Montesquieu - 1689-1755-

Publié le 20 août 2010 par Ckankonvaou
La raison contre le despotisme
A l'époque où la monarchie constitutionnelle anglaise fascine les penseurs européens, Charles de Secondat, baron de La Brède et de Montesquieu, né dans une famille noble de magistrats, devient conseiller du parlement de Bordeaux. Un an plus tard, Louis XIV meurt et Montesquieu abandonne sa charge pour se lancer dans la politique.
La monarchie plutôt que la république
Malgré son ton satirique et polémique, son premier ouvrage, Les lettres persanes (1721), est un immense succès. Portrait incisif de la société française au XVIIIème siècle, ces lettres touchent juste qui renversent astucieusement le miroir de l'exotisme et font décrire par des Persans fort civilisés et un brin ironiques les moeurs bizarres des tribus parisiennes : le succès est immédiat et durable. Cette réussite encourage Montesquieu à visiter l'Europe. Il entreprend donc dans les années 1730, après son élection à l'Académie française, un tour des pays européens. Ce voyage marque profondément sa pensée.

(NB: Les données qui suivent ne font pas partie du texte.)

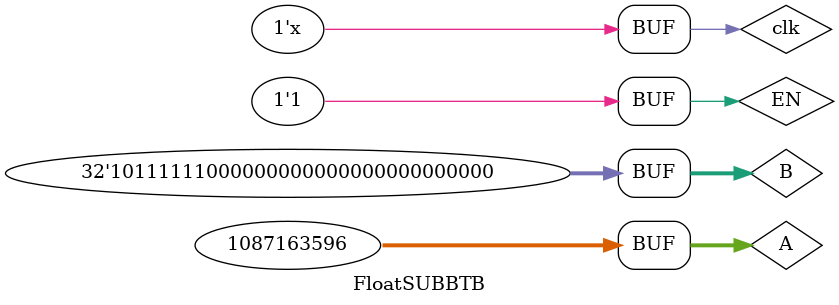
<source format=v>
module FloatSUBBTB ();

reg [31:0] A,B;
wire [31:0] result;

  reg                      clk  ;
  reg                       EN ;


FloatingSUBB F_subb (.clk(clk),.EN(EN),.A(A),.B(B),.result(result));


initial  
begin
 $display("\t\t  Time a b result ");
 $monitor("%d %b %b %b ", $time , A, B, result);
 
  //initial values
clk = 1'b0;
EN = 1'b1 ;
 
A = 32'b11000000000000000000000000000000;  // -2 
B = 32'b00111111100000000000000000000000;  // 1
#20
A = 32'b1_10000001_00001100110011001100110;  // -4.2 
B = 32'b0_10000000_10011001100110011001100;  // 3.2
#20
A = 32'b1_01111110_01010001111010111000010;  // -0.66
B = 32'b0_01111110_00000101000111101011100;  // 0.51
#20
A = 32'b1_10000001_10011001100110011001100;  // -6.4 
B = 32'b1_01111110_00000000000000000000000;  // -0.5
#20
A = 32'b0_10000001_10011001100110011001100;  // 6.4
B = 32'b1_01111110_00000000000000000000000;  // -0.5

end
always #20 clk = ~clk;
endmodule


</source>
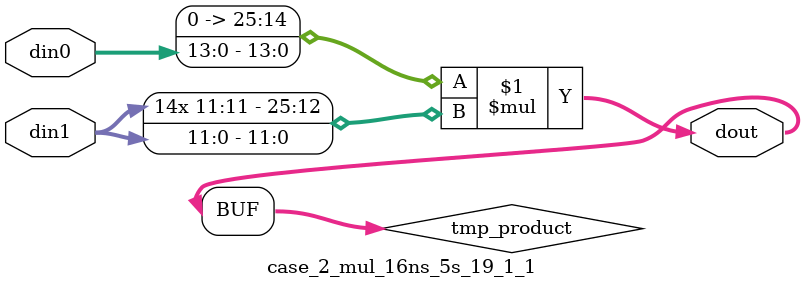
<source format=v>

`timescale 1 ns / 1 ps

 (* use_dsp = "no" *)  module case_2_mul_16ns_5s_19_1_1(din0, din1, dout);
parameter ID = 1;
parameter NUM_STAGE = 0;
parameter din0_WIDTH = 14;
parameter din1_WIDTH = 12;
parameter dout_WIDTH = 26;

input [din0_WIDTH - 1 : 0] din0; 
input [din1_WIDTH - 1 : 0] din1; 
output [dout_WIDTH - 1 : 0] dout;

wire signed [dout_WIDTH - 1 : 0] tmp_product;

























assign tmp_product = $signed({1'b0, din0}) * $signed(din1);










assign dout = tmp_product;





















endmodule

</source>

Il en revient avec deux ouvrages. Le premier : Considérations sur les causes et les grandeur de la décadence des Romains (1734), raconte l'empire romain, de sa naissance à sa fin, due selon lui à une trop grande extension. Dans la lignée du Discours sur l'histoire universelle de Bossuet (1681), cette oeuvre est une sorte de prélude à ce qu'il exprimera dans son oeuvre la plus célèbre, De l'esprit des lois (1748). Il y propose des principes politiques et sociaux qu'il a pu observer dans les autres pays, utiles à ses yeux pour assurer la pérennité d'un gouvernement modéré. Trop critique pour la société de son temps, l'ouvrage est interdit par l'Église mais vaut à son auteur d'être reconnu par les meilleurs esprits d'alors.
De l'esprit des lois influença les philosophes de son temps, mai aussi des monarques comme Catherine II, qui s'en inspira en Pologne. Montesquieu peut être considéré comme l'un des plus grands penseurs du XVIIIème siècle. Il participe à l'Encyclopédie et se rapproche par ses idées philosophiques et politiques des philosophes des Lumières. Mais il s'en éloigne par sa bonne intégration sociale et économique dans la société de son temps. Montesquieu ne prônait pas la révolution mais avertissait des dangers du despotisme. Ses écrits recherchent les meilleurs moyens d'accéder à la liberté politique dans la monarchie française.
En homme du passé, Montesquieu n'a pas su prévoir la révolution industrielle et s'est laissé imprégner par les préjugés de son temps, que sa théorie des climats laisse entrevoir. Sa position sur l'esclavage a ainsi toujours été perçue comme ambiguë car, s'il tourne en dérision dans De l'esprit des lois les arguments des esclavagistes, il donne dans le même ouvrage des conseils en vue de rendre l'esclavage plus doux et plus acceptable. Ce faisant, il contribue à le justifier.
Un inspirateur de la pensée publique
Les idées de Montesquieu ont été reprises par d'autres auteurs. Jean-Jacques Rousseau et Alexis de Tocqueville, mais aussi les révolutionnaires s'appuieront sur ses ouvrages. La Constitution de 1791 se fondera sur sa séparation des pouvoirs et, encore aujourd'hui, il peut être considéré comme l'un des penseurs, avec John Locke, de l'organisation politique et sociale sur laquelle nos idées modernes s'appuient. Il sera aussi reconnu par Emile Durkheim comme l'un des prédécesseurs de la sociologie. Son étude des lois comme faits sociaux, au même titre que la religion, les moeurs ou la politique, lui a permis de poser les prémices de la méthode sociologique. Raymon Aron en reprendra les grandes lignes dans Les Étapes de la pensée sociologiques (1967). En outre, en science politique, il a inspiré un renouvellement des théories classiques sur la démocratie et le parlementarisme, et ses écrits sur les différentes législations, ainsi que sa méthode comparative restent étudiés en droit.
L'apport de Montesquieu aux sciences humaines demeure incontestable.